ADP. The payroll-processing firm ADP reported a 156k increase in July private employment, slightly above consensus and a sizeable pickup from the 112k pace it reported in June. The ADP report was slightly firmer than our previous assumptions—and in our view suggests that the underlying pace of job growth remains solid.

Job cuts. Announced layoffs reported by Challenger, Gray & Christmas remained unchanged in July at 47k (SA by GS), but are still somewhat above their July 2018 level ( 15k yoy). A retracing of announced layoffs in the automotive industry (-6k mom sa) roughly offset a rise in the transportation industry ( 4k) and smaller increases in other industries.

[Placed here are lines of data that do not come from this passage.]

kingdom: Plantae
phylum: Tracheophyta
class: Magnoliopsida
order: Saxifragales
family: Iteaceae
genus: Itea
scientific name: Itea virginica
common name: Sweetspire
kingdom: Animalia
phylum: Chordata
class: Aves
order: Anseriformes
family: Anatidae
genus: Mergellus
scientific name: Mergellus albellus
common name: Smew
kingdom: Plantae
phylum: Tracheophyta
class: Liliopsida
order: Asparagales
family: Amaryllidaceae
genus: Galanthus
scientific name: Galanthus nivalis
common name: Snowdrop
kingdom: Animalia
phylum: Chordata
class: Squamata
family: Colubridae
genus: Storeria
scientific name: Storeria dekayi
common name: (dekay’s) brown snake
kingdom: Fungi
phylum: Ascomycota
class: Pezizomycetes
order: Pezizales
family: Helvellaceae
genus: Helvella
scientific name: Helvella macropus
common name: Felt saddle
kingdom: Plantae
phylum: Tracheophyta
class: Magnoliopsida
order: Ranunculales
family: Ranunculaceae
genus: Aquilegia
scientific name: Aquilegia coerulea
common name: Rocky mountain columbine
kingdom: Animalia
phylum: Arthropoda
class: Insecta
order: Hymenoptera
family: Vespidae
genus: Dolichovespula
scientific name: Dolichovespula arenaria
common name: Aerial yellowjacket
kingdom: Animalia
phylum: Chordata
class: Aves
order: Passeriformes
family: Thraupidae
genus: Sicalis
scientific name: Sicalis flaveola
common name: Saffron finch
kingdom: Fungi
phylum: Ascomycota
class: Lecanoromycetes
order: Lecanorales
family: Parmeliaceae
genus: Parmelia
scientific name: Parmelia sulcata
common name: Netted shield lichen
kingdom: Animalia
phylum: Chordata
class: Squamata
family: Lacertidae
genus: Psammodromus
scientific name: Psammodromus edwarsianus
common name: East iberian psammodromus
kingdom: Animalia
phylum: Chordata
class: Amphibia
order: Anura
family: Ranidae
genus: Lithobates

Finally, the other critical data point that could have an outsized impact on risk assets is a hotter than expected wage print: Analysts at Bank of America see average wages growing 0.3% M/M, which is firmer than the consensus view; the bank says this will also push the annualised measure to 3.2% Y/Y. The bank sees average weekly hours worked to  remain unchanged at 34.4hrs. Goldman estimate average hourly earnings increased 0.2% month-over-month, with the

year-over-year rate a tad below that of BofA and in line with consensus, at 3.1%. The forecast reflects unfavorable calendar effects (survey week ended the 13th of the month) but a boost from a further rebound in supervisory earnings—which are underperforming the production worker subset by two tenths on a year-on-year basis ( 3.14% vs. 3.35% in June). A monthly increase of 0.3% or 0.4% or an annual increase of 3.3% or more, and risk assets will find themselves in a world of pain.